Amuse bouche... Office Cake

- by Sarah Caden

Celine was thinking of suggesting that office cake should become a monthly rather than a weekly thing. She needed to spend some time pondering the circumstan­ces first, though. She got out a piece of paper and started to write out the pros and cons of such a suggestion.

The cons were easy. Celine could easily anticipate her male colleagues’ reactions. At the mere mention of the word ‘monthly’, there would be asides about ‘monthly office cake’ and the like, as if the women were the only ones scoffing cake in line with their supposedly synchronis­ed cycles.

And then there were Celine’s female colleagues, who were, well, going to be a bit more complicate­d. First, they would infer that their cake-making abilities were considered substandar­d by Celine — and she could talk, what with that mushy banana bread she brought in last week. ‘Large banana’ is too nebulous a descriptio­n for a recipe, Celine had mused. There had been office sniggers over that.

Second, the other women would know immediatel­y what was really going on with Celine. Her real issue was the only thing she had written in the ‘pros’ column: Celine was getting fat on this weekly office cake. At least five people were bringing in their wares every Friday, and even if you didn’t want to eat, you were browbeaten into it. “On a diet, Celine?” “Off sugar again, Celine?” “Doing another detox, Celine?” If you didn’t eat some, people got in a huff. Like, Celine didn’t like white chocolate; she thought it smelt like puke.

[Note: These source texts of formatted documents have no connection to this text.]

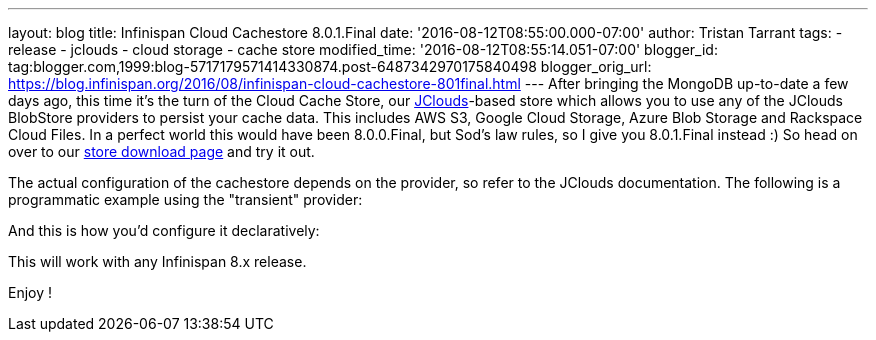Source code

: ---
layout: blog
title: Infinispan Cloud Cachestore 8.0.1.Final
date: '2016-08-12T08:55:00.000-07:00'
author: Tristan Tarrant
tags:
- release
- jclouds
- cloud storage
- cache store
modified_time: '2016-08-12T08:55:14.051-07:00'
blogger_id: tag:blogger.com,1999:blog-5717179571414330874.post-6487342970175840498
blogger_orig_url: https://blog.infinispan.org/2016/08/infinispan-cloud-cachestore-801final.html
---
After bringing the MongoDB up-to-date a few days ago, this time it's the
turn of the Cloud Cache Store, our
https://jclouds.apache.org/[JClouds]-based store which allows you to use
any of the JClouds BlobStore providers to persist your cache data. This
includes AWS S3, Google Cloud Storage, Azure Blob Storage and Rackspace
Cloud Files.
In a perfect world this would have been 8.0.0.Final, but Sod's law
rules, so I give you 8.0.1.Final instead :) So head on over to our
http://infinispan.org/cache-store-implementations/[store download page]
and try it out.

The actual configuration of the cachestore depends on the provider, so
refer to the JClouds documentation. The following is a programmatic
example using the "transient" provider:
 


And this is how you'd configure it declaratively:


This will work with any Infinispan 8.x release.

Enjoy !

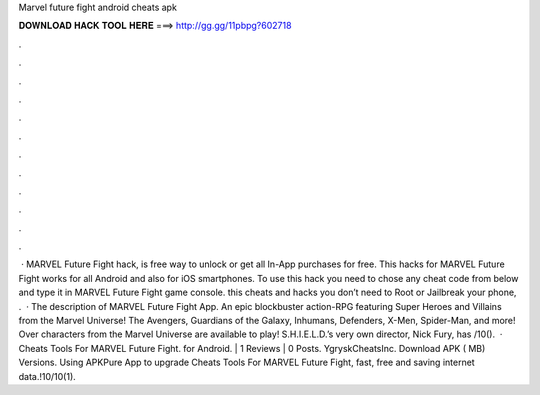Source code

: Marvel future fight android cheats apk

𝐃𝐎𝐖𝐍𝐋𝐎𝐀𝐃 𝐇𝐀𝐂𝐊 𝐓𝐎𝐎𝐋 𝐇𝐄𝐑𝐄 ===> http://gg.gg/11pbpg?602718

.

.

.

.

.

.

.

.

.

.

.

.

 · MARVEL Future Fight hack, is free way to unlock or get all In-App purchases for free. This hacks for MARVEL Future Fight works for all Android and also for iOS smartphones. To use this hack you need to chose any cheat code from below and type it in MARVEL Future Fight game console. this cheats and hacks you don’t need to Root or Jailbreak your phone, .  · The description of MARVEL Future Fight App. An epic blockbuster action-RPG featuring Super Heroes and Villains from the Marvel Universe! The Avengers, Guardians of the Galaxy, Inhumans, Defenders, X-Men, Spider-Man, and more! Over characters from the Marvel Universe are available to play! S.H.I.E.L.D.’s very own director, Nick Fury, has /10().  · Cheats Tools For MARVEL Future Fight. for Android. | 1 Reviews | 0 Posts. YgryskCheatsInc. Download APK ( MB) Versions. Using APKPure App to upgrade Cheats Tools For MARVEL Future Fight, fast, free and saving internet data.!10/10(1).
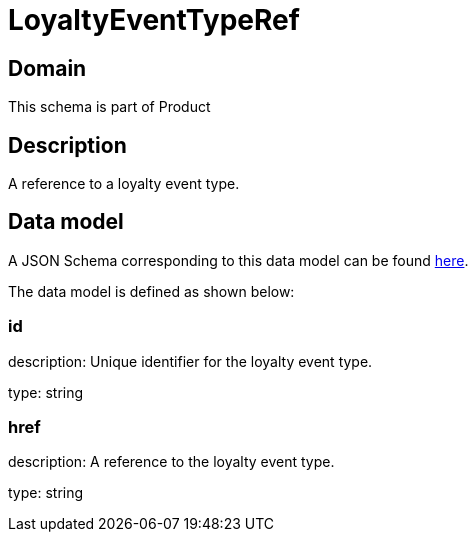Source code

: = LoyaltyEventTypeRef

[#domain]
== Domain

This schema is part of Product

[#description]
== Description
A reference to a loyalty event type.


[#data_model]
== Data model

A JSON Schema corresponding to this data model can be found https://tmforum.org[here].

The data model is defined as shown below:


=== id
description: Unique identifier for the loyalty event type.

type: string


=== href
description: A reference to the loyalty event type.

type: string

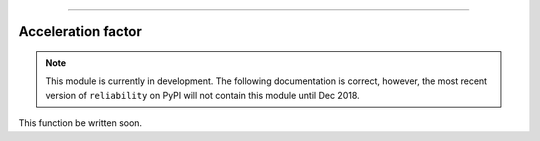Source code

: .. image:: images/logo.png

-------------------------------------

Acceleration factor
'''''''''''''''''''

.. note:: This module is currently in development. The following documentation is correct, however, the most recent version of ``reliability`` on PyPI will not contain this module until Dec 2018.

This function be written soon.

One of the girls had it in her baking every week, though: white-chocolate-chip cookies, white-chocolate marble cake, white-chocolate frosted buns. And she had the amazing ability to make her eyes well up with tears if you didn’t want any.

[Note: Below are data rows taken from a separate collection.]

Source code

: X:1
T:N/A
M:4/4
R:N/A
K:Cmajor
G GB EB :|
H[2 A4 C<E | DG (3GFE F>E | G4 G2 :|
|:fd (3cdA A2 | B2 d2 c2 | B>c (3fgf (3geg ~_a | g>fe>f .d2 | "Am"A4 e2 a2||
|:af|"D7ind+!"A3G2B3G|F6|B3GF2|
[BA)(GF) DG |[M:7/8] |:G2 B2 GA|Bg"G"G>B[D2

Then there were the feeders, who were often the thinnest people in the office. They never seemed to consume any of the cakes they baked, but they bullied you into having some.

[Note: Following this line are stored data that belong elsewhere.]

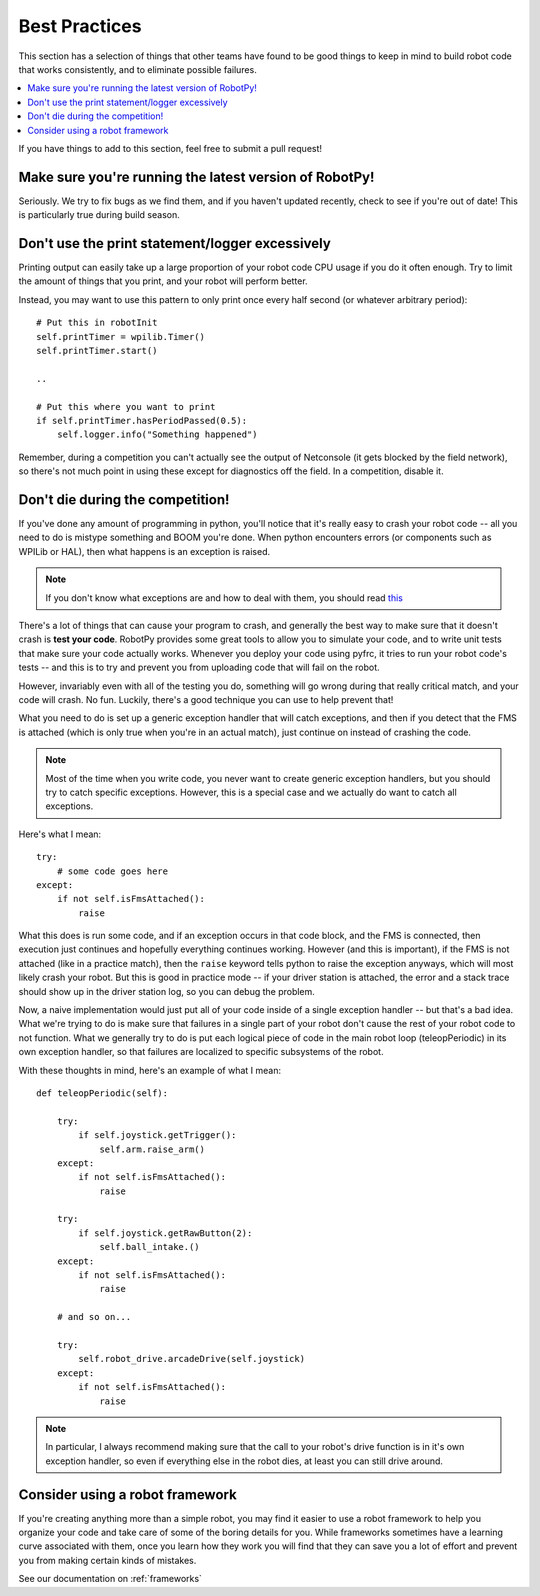 .. _best_practices:

Best Practices
==============

This section has a selection of things that other teams have found to be good
things to keep in mind to build robot code that works consistently, and to 
eliminate possible failures.

.. contents:: :local:

If you have things to add to this section, feel free to submit a pull request!

Make sure you're running the latest version of RobotPy!
-------------------------------------------------------

Seriously. We try to fix bugs as we find them, and if you haven't updated 
recently, check to see if you're out of date! This is particularly true
during build season.

Don't use the print statement/logger excessively
------------------------------------------------

Printing output can easily take up a large proportion of your robot code
CPU usage if you do it often enough. Try to limit the amount of things
that you print, and your robot will perform better.

Instead, you may want to use this pattern to only print once every half
second (or whatever arbitrary period)::

    # Put this in robotInit
    self.printTimer = wpilib.Timer()
    self.printTimer.start()

    .. 

    # Put this where you want to print
    if self.printTimer.hasPeriodPassed(0.5):
        self.logger.info("Something happened")


Remember, during a competition you can't actually see the output of Netconsole
(it gets blocked by the field network), so there's not much point in using
these except for diagnostics off the field. In a competition, disable it.

.. _guidelines_dont_die:

Don't die during the competition!
---------------------------------

If you've done any amount of programming in python, you'll notice that it's
really easy to crash your robot code -- all you need to do is mistype something
and BOOM you're done. When python encounters errors (or components such as
WPILib or HAL), then what happens is an exception is raised.

.. note:: If you don't know what exceptions are and how to deal with them, you
          should read `this <https://docs.python.org/3.5/tutorial/errors.html>`_

There's a lot of things that can cause your program to crash, and generally
the best way to make sure that it doesn't crash is **test your code**. RobotPy
provides some great tools to allow you to simulate your code, and to write
unit tests that make sure your code actually works. Whenever you deploy your
code using pyfrc, it tries to run your robot code's tests -- and this is to
try and prevent you from uploading code that will fail on the robot.

However, invariably even with all of the testing you do, something will go
wrong during that really critical match, and your code will crash. No fun.
Luckily, there's a good technique you can use to help prevent that!

What you need to do is set up a generic exception handler that will catch
exceptions, and then if you detect that the FMS is attached (which is only
true when you're in an actual match), just continue on instead of crashing
the code.

.. note:: Most of the time when you write code, you never want to create
          generic exception handlers, but you should try to catch specific
          exceptions. However, this is a special case and we actually do
          want to catch all exceptions.

Here's what I mean::

    try:
        # some code goes here
    except:
        if not self.isFmsAttached():
            raise

What this does is run some code, and if an exception occurs in that code
block, and the FMS is connected, then execution just continues and
hopefully everything continues working. However (and this is important),
if the FMS is not  attached (like in a practice match), then the ``raise``
keyword tells python to raise the exception anyways, which will most likely
crash your robot. But this is good in practice mode -- if your driver
station is attached, the error and a stack trace should show up in the
driver station log, so you can debug the problem.

Now, a naive implementation would just put all of your code inside of a
single exception handler -- but that's a bad idea. What we're trying to
do is make sure that failures in a single part of your robot don't cause
the rest of your robot code to not function. What we generally try to do
is put each logical piece of code in the main robot loop (teleopPeriodic)
in its own exception handler, so that failures are localized to specific
subsystems of the robot.

With these thoughts in mind, here's an example of what I mean::

    def teleopPeriodic(self):

        try:
            if self.joystick.getTrigger():
                self.arm.raise_arm()
        except:
            if not self.isFmsAttached():
                raise

        try:
            if self.joystick.getRawButton(2):
                self.ball_intake.()
        except:
            if not self.isFmsAttached():
                raise

        # and so on... 

        try:
            self.robot_drive.arcadeDrive(self.joystick)
        except:
            if not self.isFmsAttached():
                raise

.. note:: In particular, I always recommend making sure that the call to your
          robot's drive function is in it's own exception handler, so even if
          everything else in the robot dies, at least you can still drive
          around.

Consider using a robot framework
--------------------------------

If you're creating anything more than a simple robot, you may find it easier to
use a robot framework to help you organize your code and take care of some of
the boring details for you. While frameworks sometimes have a learning curve
associated with them, once you learn how they work you will find that they can
save you a lot of effort and prevent you from making certain kinds of mistakes.

See our documentation on :ref:`frameworks`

One of them would bang on and on until you took a slice of her wares, and would then tell the office what a huge portion you’d taken: “Oooh, Celine, you’ve such a terrific appetite! How do you keep your figure?”

Opting out of the office cake was seen as an act of war, and watching your weight was taken as an attack. If Celine said that office cake was making her fat, then she was saying that it was making everyone else fat too. She’d be a pariah.

But that might be worth it, Celine thought, if it saved her buying a whole new work wardrobe.

And having to come up with a recipe other than her now derided banana bread.